In doing so, Shortell spotlights lingering questions about government transparency, accountability, and oversight as it relates to the troubled healthcare plan the state runs for Connecticut cities and towns —a plan that is the model for the public option proposal now before the legislature.
The plan is managed by state Comptroller Kevin Lembo’s office. In February, CBIA called for the comptroller to commission an independent audit of the municipal employee plan —known as the State Partnership Plan.
That call followed the release earlier in the month of a report produced by the insurance agency Brown & Brown raising serious questions about the partnership plan’s fiscal performance and outlook.
“It is incumbent on policymakers to address the significant questions surrounding the state-run municipal plan’s fiscal outlook and solvency status, given that it is the model for the public option legislation,” CBIA president and CEO Chris DiPentima wrote in a Feb. 24 letter to Lembo.
“As a proponent of transparency and open government, we are sure the comptroller can appreciate the public’s interest in a full accounting of the plan and its operations and will support our call for a fully independent audit.
“That audit should be reviewed and approved by a certified actuary who is a member of the American Academy of Actuaries. We make this request in the interests of sound public policy.”
The comptroller has yet to respond to that request.
Instead, we’re the target of surrogates like Shortell, who cloud the very real issues surrounding the lack of transparency and oversight with the partnership plan, and by extension, the public option proposal.
Shortell also questions the credibility and integrity of Brown & Brown, which ironically has provided the most thorough analysis and accounting of the plan and its shortcomings to date —and not just this year, but in previous years.
Brown & Brown has issued these reports —developed based on data obtained from the comptroller’s office through Freedom of Information Act requests— annually since 2017. Those reports accurately demonstrate the partnership plan’s dire financial position.
With one of the largest number of clients of any insurance agency enrolled in the municipal plan, Brown & Brown are supporters of the plan.

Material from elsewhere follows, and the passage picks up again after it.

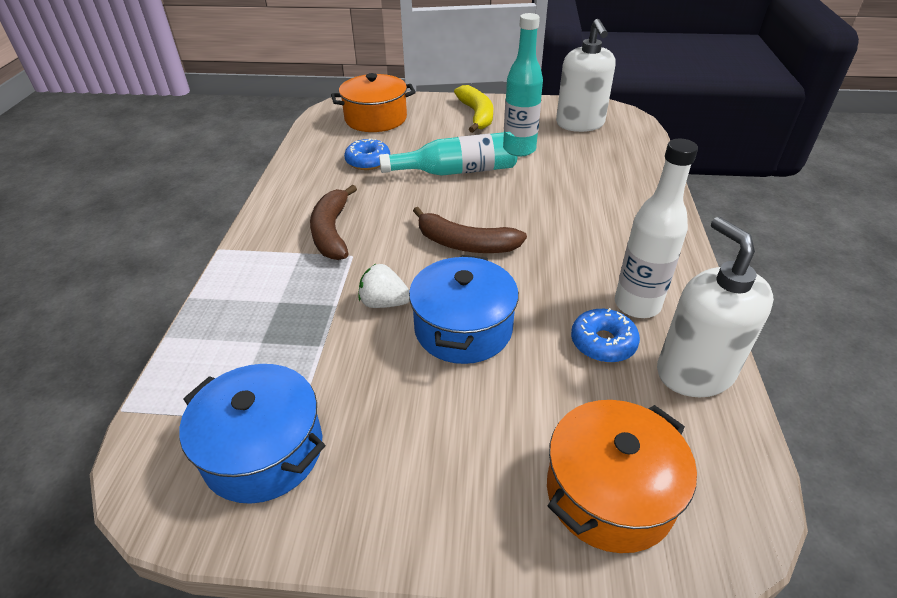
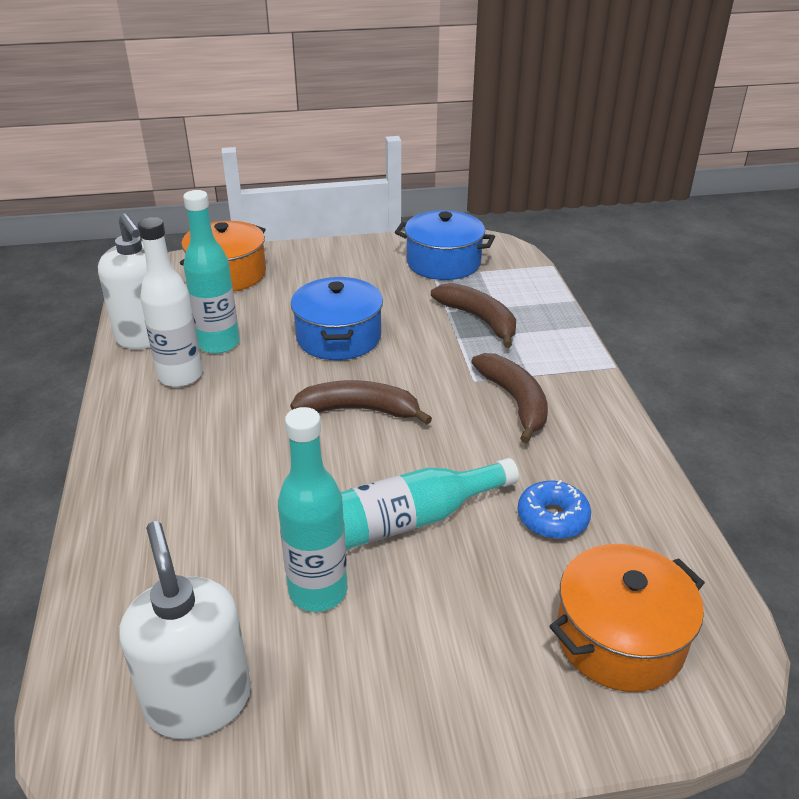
camera: 165 degrees right, 5 degrees down
white strawberry [358,264,410,308] -> none
yellow banana [454,85,493,133] -> none
blue donut [571,308,640,363] -> turquoise bottle [183,190,239,354]
none -> brown banana [431,283,516,348]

They are concerned, however, about its unregulated status and believe greater oversight is needed to ensure its fiscal health.
Brown & Brown’s previous analyses of the plan’s failings actually led to the belated fix Shortell notes in his piece — closing a loophole allowing the high cost of care in some parts of the state that was helping drive plan operating deficits. However, that is just one factor contributing to the plan’s pattern of red ink.

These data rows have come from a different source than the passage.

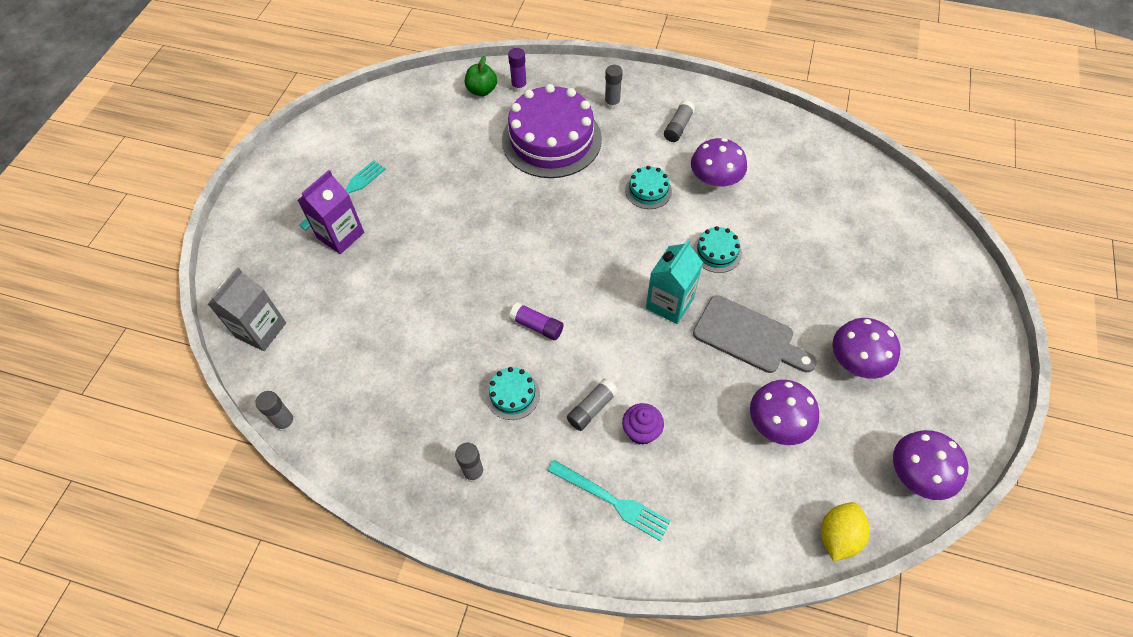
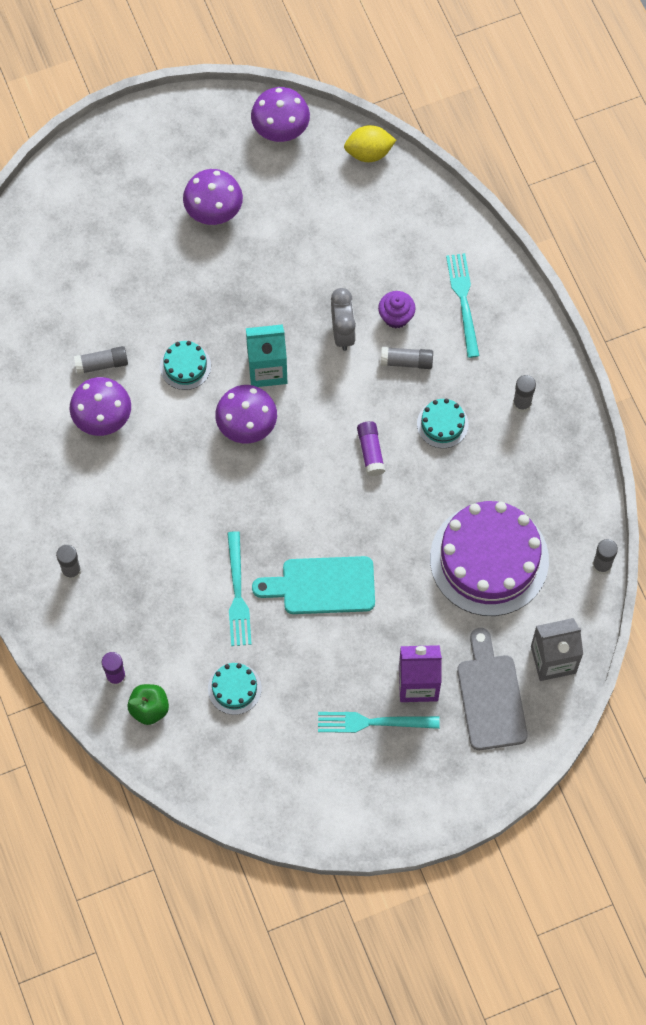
camera: 130 degrees left, 10 degrees up
purple cake [502,84,602,178] -> purple cake moved to [430,501,549,616]
turquoise cake [625,166,672,209] -> turquoise cake moved to [208,663,262,715]
grey glue stick [664,100,695,142] -> grey glue stick moved to [74,346,128,375]
grey cutting board [693,295,817,373] -> grey cutting board moved to [457,628,528,750]
purple mushroom [750,380,819,445] -> purple mushroom moved to [215,385,277,444]
none -> turquoise fork [227,531,252,646]
none -> turquoise cutting board [252,556,375,614]
none -> grey clock [331,288,356,351]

There is no question the partnership plan lost tens of millions of dollars in 2017 and 2018. During those years, the corresponding medical loss ratios were well above 100%.
And despite the comptroller’s claims, the plan is not on firm financial footing. After the biggest drop in medical utilization in state and national history due to the COVID-19 pandemic, the plan showed a barely adequate loss ratio in the past fiscal year.

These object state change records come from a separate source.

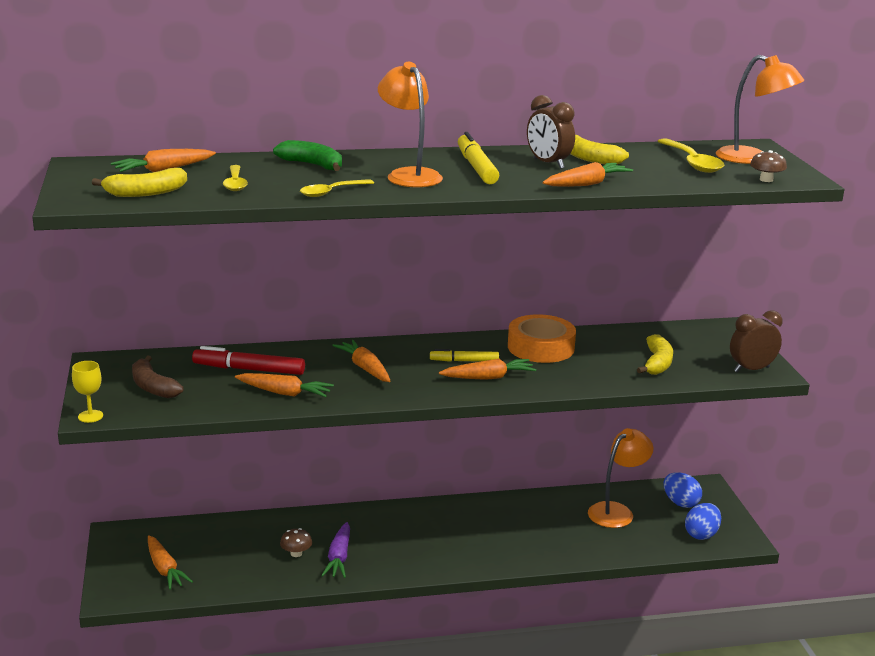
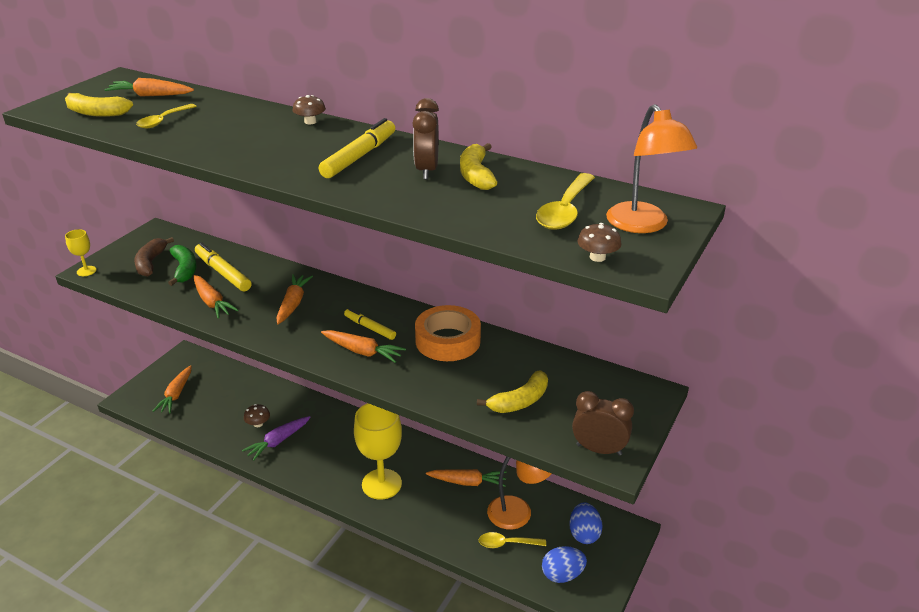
camera: 40 degrees right, 10 degrees up
red marker [192,346,305,375] -> yellow marker [195,242,252,292]
green banana [273,140,342,171] -> green banana moved to [168,245,197,286]
yellow spoon [300,179,374,197] -> yellow spoon moved to [479,532,546,548]
orange lamp [378,62,443,187] -> none
orange carrot [543,162,633,187] -> orange carrot moved to [426,469,507,487]
none -> brown mushroom [293,95,326,124]
none -> yellow goblet [354,403,402,500]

The comptroller also admits to not adjusting for an increase of claims in the coming plan year. Private carriers, however, are using an average COVID medical trend of 6%. In other words, the private sector is adjusting for an inevitable increase in claims, while the comptroller’s office is not —fueling more questions about the municipal plan’s fiscal viability.
Finally, Shortell’s comments about the Insurance and Real Estate Committee’s amendments to the public option bill are disingenuous at best and deceptive at worst. The changes were adopted on a bipartisan basis, require transparency and oversight, and protect taxpayers from being left on the hook for plan deficits.
We can —and we have to— lower the cost of healthcare. CBIA is proposing viable alternative solutions that deserve further discussion. While we may disagree on policy issues, let’s debate them on the merits, as open, honest discussions lead to the best outcomes for Connecticut and the state’s residents.
Once again, we call on the comptroller to open the books on the state partnership plan and welcome the opportunity to work with him and other stakeholders to address the major issue of healthcare costs.
Wyatt Bosworth is assistant counsel with CBIA, the state’s largest business organization.